*Teks Halaman*.
──────

Rabu, 08 Mei 2013

Model Dakwah Berbasis Budaya (Model Dakwah Sunan Kalijaga Sebagai Perwujudan Model Dakwah Berbasis Budaya)


Model Dakwah Berbasis Budaya
(Model Dakwah Sunan Kalijaga Sebagai Perwujudan Model Dakwah Berbasis Budaya)

BAB I
I.              Pendahuluan
Dakwah adalah sebuah proses penyebaran agama islam kepada khalayak ramai. Tentunya selayaknya sebuah proses juga membutuhkan metode ataupun cara – cara yang jitu untuk dapat tersebar, adapun metode yang paling sesuai yaitu metode yang menganut sistem sikon (sesuai dengan situasi dan kondisi) juga tidak ketinggalan toleransinya. Kondisi daerah setempat sangan menentukan mau menggunakan cara apakah seseorang dalam berdakwah, tidak memungkiri juga bahkan kebudayaan setempat kadangkala dimasukkan dalam model berdakwah, memang sejatinya yang akan disampaikan bertentangan dengan kebudayaan yang ada tetapi di sini uniknya bagaimanakah sang da’i bisa mengkorelasikan kebudayaan dengan dakwah tentunya tanpa menghilangkan nilai – nilai luhur yang ada dan terus ingat bahwa dakwah adalah mengislamkan seseorang yang belum islam untuk menjadi islam dan menjadikan orang yang islamn menjadi benar -  benar islam bukan sekedar islam KTP.
Dunia dakwah penuh rintangan seperti halnya dunia kita hidup ini. Itu karena dengan berprilaku sehari – hari (islami) kita telah berdakwah yaitu memberi contoh untuk berperilaku yang baik pada orang lain spesifiknya orang yang ada di sekitar kita, oleh karena itu unsur budaya yang selalu dominan dikerjakan oleh manusia sekitar menjadi sebuah jalan yang amat berpeluang dalam berdakwah. Kali ini sang pemakalah akan mencoba mengkaji model dakwah berbasis budaya, bagaimanakah natinya budaya ini dijadikan model dakwah dan bagaimana dakwah bisa membahur dengan budaya akan diterangkan pada maklah ini.
II.           Rumusan Masalah
a)      Siapakah sang sunan kali jaga itu?
b)      Bagaimana dia berdakwah di jawa?
c)      Apa sajakah rahasia dibalik hal yang dia lakukan?
                                                         
















BAB II
I.              Pembahasan
A.  Sosok Sunan Kalijaga
Nama asli beliau adalah Raden Syahid dan disebut pula Syaikh Malaya karena beliau adalah putra Tumenggung Melayukusuma[1] di Jepara. Sunan kali jaga juga terkenal dengan julukan Brandal Lokajaya, seorang yang semula menjalani kehidupan gelap, sesat dan jahat. Berkat dakwah Sunan Bonang, Brandal Lokajaya bertobat ke jalan yang benar, bahkan menjadi seorang utama yang berhak menyandang gelar kehormatan, yaitu sebagai wali penutup dan wali pusat. Sesuai dengan kedudukan tersebut, ia memang sangat populer, terkenal, bahkan melebihi kemasyhuran guru – gurunya.

──────

*Permintaan Tugas 1*.
Sunting teks tentang dakwah Sunan Kalijaga: tulis ulang seluruh bagian dari "Dunia dakwah penuh" hingga "berdakwah di jawa?", dengan "pemakalah" diganti menjadi "penulis".
*Permintaan Tugas 2*.
Teruskan teks tentang dakwah Sunan Kalijaga, mulai setelah kalimat terakhirnya.
Daftar berikut tidak ada hubungannya dengan teks tentang dakwah Sunan Kalijaga.

Data teks hasil ekstraksi halaman
──────

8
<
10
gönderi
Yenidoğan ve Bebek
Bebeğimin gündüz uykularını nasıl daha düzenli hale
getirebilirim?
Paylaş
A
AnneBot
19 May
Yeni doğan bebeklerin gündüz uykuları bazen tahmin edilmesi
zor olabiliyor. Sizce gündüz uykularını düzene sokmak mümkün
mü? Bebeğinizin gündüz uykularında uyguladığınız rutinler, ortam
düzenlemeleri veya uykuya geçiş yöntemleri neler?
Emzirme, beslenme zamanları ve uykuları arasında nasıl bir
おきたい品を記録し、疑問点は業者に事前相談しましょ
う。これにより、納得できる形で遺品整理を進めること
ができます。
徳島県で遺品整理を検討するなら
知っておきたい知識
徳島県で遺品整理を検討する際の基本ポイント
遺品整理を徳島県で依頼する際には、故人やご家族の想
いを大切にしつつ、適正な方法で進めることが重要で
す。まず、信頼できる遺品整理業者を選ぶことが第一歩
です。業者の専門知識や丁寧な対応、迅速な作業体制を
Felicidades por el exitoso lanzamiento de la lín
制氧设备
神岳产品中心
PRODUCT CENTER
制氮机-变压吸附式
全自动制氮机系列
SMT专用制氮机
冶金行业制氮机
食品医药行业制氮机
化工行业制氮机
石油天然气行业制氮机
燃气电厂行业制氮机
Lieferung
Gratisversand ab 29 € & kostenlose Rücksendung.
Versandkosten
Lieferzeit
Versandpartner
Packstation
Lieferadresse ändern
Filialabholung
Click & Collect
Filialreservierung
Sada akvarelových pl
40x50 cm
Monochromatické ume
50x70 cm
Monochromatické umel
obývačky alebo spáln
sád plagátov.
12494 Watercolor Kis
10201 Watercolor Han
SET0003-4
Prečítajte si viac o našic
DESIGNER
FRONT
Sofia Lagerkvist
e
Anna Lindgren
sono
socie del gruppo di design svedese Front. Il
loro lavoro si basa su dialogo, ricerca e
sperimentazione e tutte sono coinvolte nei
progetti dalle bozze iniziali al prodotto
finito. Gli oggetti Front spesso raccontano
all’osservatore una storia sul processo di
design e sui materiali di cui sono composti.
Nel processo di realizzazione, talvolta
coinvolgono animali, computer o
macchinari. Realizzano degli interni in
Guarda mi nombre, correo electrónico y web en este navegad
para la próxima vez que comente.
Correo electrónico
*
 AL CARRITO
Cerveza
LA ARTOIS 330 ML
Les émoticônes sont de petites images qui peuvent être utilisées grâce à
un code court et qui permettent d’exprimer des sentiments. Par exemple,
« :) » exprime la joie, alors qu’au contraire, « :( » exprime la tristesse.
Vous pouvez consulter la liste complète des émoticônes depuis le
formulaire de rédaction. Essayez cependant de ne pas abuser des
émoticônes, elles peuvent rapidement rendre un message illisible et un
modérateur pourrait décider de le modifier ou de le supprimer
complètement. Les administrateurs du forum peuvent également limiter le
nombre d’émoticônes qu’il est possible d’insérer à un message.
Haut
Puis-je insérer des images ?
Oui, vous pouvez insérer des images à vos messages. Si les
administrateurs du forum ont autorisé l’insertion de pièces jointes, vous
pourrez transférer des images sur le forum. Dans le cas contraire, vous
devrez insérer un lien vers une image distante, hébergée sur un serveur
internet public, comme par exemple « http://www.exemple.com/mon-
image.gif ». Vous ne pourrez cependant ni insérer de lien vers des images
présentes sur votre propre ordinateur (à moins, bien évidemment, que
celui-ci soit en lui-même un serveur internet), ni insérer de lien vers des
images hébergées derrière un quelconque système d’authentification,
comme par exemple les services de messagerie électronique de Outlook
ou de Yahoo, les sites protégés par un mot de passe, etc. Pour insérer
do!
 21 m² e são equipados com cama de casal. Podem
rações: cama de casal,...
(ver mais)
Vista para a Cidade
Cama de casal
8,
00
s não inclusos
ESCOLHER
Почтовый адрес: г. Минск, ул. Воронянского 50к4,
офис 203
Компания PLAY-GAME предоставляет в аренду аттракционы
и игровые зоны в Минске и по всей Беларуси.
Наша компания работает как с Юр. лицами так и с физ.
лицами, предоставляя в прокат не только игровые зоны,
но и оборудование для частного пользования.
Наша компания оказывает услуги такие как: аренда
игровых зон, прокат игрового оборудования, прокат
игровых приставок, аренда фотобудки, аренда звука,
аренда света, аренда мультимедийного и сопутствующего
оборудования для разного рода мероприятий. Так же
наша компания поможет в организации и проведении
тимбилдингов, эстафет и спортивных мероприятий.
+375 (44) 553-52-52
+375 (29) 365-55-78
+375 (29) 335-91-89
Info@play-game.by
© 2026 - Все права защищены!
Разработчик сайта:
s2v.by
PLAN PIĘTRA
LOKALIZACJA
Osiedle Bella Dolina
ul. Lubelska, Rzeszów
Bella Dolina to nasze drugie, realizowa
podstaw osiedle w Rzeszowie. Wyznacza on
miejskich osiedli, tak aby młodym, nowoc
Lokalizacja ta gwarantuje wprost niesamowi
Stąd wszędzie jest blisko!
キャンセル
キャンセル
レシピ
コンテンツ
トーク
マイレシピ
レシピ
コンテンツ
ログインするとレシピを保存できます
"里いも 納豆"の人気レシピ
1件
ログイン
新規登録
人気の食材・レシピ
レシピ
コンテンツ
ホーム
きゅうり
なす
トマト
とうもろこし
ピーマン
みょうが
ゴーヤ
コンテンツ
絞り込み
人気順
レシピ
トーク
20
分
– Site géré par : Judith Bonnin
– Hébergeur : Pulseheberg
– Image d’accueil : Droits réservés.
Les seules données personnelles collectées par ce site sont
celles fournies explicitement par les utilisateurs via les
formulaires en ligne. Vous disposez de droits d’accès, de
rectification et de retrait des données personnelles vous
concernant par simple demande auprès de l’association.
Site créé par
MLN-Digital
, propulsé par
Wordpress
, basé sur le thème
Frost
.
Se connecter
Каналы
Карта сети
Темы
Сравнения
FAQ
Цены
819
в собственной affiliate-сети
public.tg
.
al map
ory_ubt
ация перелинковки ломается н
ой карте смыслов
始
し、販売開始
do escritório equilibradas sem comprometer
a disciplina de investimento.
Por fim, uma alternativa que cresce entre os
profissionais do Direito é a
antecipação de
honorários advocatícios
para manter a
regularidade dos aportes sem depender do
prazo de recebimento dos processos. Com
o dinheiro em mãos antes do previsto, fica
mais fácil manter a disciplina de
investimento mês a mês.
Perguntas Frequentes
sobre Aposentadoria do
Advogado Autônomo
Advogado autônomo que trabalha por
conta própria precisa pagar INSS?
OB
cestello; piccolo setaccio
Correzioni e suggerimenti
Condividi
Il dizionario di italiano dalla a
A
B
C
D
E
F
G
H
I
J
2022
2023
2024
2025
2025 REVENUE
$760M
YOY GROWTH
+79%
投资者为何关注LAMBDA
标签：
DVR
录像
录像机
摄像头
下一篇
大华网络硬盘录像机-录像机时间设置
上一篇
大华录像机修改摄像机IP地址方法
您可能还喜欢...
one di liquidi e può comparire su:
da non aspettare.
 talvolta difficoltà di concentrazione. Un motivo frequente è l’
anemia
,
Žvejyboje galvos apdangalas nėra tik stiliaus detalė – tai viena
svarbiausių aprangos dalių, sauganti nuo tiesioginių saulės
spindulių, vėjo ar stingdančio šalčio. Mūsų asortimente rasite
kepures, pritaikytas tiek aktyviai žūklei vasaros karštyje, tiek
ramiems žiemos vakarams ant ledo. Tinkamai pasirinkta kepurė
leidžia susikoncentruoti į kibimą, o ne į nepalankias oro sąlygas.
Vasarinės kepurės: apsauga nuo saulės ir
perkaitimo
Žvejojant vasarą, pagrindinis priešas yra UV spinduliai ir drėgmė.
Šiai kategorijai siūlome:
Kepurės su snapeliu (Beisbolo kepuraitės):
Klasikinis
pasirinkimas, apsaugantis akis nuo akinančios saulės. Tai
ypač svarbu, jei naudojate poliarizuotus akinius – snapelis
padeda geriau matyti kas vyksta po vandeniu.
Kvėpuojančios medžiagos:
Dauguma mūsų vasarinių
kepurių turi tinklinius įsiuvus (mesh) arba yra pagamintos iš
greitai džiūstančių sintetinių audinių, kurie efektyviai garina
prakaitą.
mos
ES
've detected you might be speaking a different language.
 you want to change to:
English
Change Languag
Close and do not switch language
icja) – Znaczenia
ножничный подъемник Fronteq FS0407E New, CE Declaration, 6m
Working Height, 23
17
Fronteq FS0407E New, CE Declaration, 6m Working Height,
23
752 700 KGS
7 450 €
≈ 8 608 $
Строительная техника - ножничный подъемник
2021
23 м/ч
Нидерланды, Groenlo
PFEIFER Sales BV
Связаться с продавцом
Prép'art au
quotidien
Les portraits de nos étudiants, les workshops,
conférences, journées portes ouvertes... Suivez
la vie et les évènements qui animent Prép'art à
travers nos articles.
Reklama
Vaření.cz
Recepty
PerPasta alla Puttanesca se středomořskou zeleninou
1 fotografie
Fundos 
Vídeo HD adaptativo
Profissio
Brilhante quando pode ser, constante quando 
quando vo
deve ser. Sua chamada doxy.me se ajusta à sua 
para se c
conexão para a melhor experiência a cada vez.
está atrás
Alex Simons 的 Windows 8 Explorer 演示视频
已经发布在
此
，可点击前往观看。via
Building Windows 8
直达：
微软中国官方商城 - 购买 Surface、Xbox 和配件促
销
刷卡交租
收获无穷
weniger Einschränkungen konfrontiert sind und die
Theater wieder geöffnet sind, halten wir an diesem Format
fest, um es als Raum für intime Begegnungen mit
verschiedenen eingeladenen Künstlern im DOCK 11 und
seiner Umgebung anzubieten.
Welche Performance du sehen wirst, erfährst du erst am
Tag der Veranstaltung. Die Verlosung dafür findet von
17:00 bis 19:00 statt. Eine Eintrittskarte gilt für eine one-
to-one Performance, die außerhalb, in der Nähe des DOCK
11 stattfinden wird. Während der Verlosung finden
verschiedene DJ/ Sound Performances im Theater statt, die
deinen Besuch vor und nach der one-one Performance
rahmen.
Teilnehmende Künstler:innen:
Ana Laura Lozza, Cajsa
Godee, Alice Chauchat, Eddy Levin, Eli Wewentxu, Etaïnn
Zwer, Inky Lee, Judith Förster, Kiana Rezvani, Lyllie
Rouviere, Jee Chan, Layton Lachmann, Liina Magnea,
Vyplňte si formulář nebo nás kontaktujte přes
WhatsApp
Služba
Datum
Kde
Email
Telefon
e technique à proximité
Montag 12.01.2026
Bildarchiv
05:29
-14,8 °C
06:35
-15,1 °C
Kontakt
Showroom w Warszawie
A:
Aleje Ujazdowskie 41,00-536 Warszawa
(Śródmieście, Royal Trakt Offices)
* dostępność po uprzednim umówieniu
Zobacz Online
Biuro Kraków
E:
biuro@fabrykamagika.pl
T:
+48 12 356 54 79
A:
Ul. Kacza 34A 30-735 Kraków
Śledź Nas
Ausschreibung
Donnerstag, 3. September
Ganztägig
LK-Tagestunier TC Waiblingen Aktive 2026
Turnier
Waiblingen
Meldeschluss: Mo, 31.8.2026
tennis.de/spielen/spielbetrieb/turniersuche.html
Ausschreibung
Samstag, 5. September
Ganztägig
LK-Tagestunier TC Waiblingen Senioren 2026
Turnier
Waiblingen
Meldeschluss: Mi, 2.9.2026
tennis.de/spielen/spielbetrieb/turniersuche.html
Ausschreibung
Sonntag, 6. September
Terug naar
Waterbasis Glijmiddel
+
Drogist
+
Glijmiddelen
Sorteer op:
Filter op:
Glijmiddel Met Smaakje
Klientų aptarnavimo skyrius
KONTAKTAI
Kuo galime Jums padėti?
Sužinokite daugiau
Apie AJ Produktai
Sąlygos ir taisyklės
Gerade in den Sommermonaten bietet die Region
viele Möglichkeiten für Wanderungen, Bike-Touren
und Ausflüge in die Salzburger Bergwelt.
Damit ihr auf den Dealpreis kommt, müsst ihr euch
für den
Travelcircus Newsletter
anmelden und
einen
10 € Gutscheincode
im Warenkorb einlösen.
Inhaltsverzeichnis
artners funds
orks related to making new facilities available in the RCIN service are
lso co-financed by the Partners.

──────

*Kotak Jawaban 1*.
Dunia dakwah penuh rintangan seperti halnya dunia kita hidup ini. Itu karena dengan berprilaku sehari – hari (islami) kita telah berdakwah yaitu memberi contoh untuk berperilaku yang baik pada orang lain spesifiknya orang yang ada di sekitar kita, oleh karena itu unsur budaya yang selalu dominan dikerjakan oleh manusia sekitar menjadi sebuah jalan yang amat berpeluang dalam berdakwah. Kali ini sang penulis akan mencoba mengkaji model dakwah berbasis budaya, bagaimanakah natinya budaya ini dijadikan model dakwah dan bagaimana dakwah bisa membahur dengan budaya akan diterangkan pada maklah ini.
II.           Rumusan Masalah
a)      Siapakah sang sunan kali jaga itu?
b)      Bagaimana dia berdakwah di jawa?

*Kotak Jawaban 2*.
Di hutan Jatisari itulah Raden Syahid menjadi pembegal yang kejam Janma mara janma mati, siapa yang menjadi korbannya tentu binasa terutama bila berani menolak permintaannya. Sebutan Sunan Kalijaga diberikan kepadanya karena ia telah bertapa dan menelusur ke hilir sepanjang sungai kecil di daerah Cirebon. Dengan demikian beliau seperti penkjaga kali layaknya.
Sunan Kalijaga sangatlah terkenal disegala lapisan masyarakat Jawa. Beliaulah yang paling banyak mendekati serta bergaul dengan raja – raja, para penguasa, dan orang – orang besar. Disamping itu, beliau memiliki lingkup pergaulan dengan rakyat jelata dan orang – orang kecil di desa – desa. Beliaulah yang dihormati oleh istana dan sebaliknya melekat pula di hati rakyat jelata yang bukan hanya menghargai, tetapi juga memuja – muja karena cinta.[2]
Sunan Kalijaga dilukiskan hidup dalam empat era pemerintahan. Yakni masa Majapahit (sebelum 1478), Kesultanan Demak (1481-1546), Kesultanan Pajang (1546-1568), dan awal pemerintahan Mataram (1580-an). Begitulah yang dinukilkan Babad Tanah Jawi, yang memerikan kedatangan Sunan Kalijaga ke kediaman Panembahan Senopati di Mataram.
Tak lama setelah itu, Sunan Kalijaga wafat. Jika kisah itu benar, Sunan Kalijaga hidup selama sekitar 150-an tahun! Tapi, lepas dari berbagai versi itu, kisah Sunan Kalijaga memang tak pernah padam di kalangan masyarakat pesisir utara Jawa Tengah, hingga Cirebon. Terutama caranya berdakwah, yang dianggap berbeda dengan metode para wali yang lain.
B.  Dakwah Sunan Kalijaga
Ia memadukan dakwah dengan seni budaya yang mengakar di masyarakat. Misalnya lewat wayang, gamelan, tembang, ukir, dan batik, yang sangat populer pada masa itu. Babad dan serat mencatat Sunan Kalijaga sebagai penggubah beberapa tembang, diantaranya Dandanggula Semarangan – paduan melodi Arab dan Jawa.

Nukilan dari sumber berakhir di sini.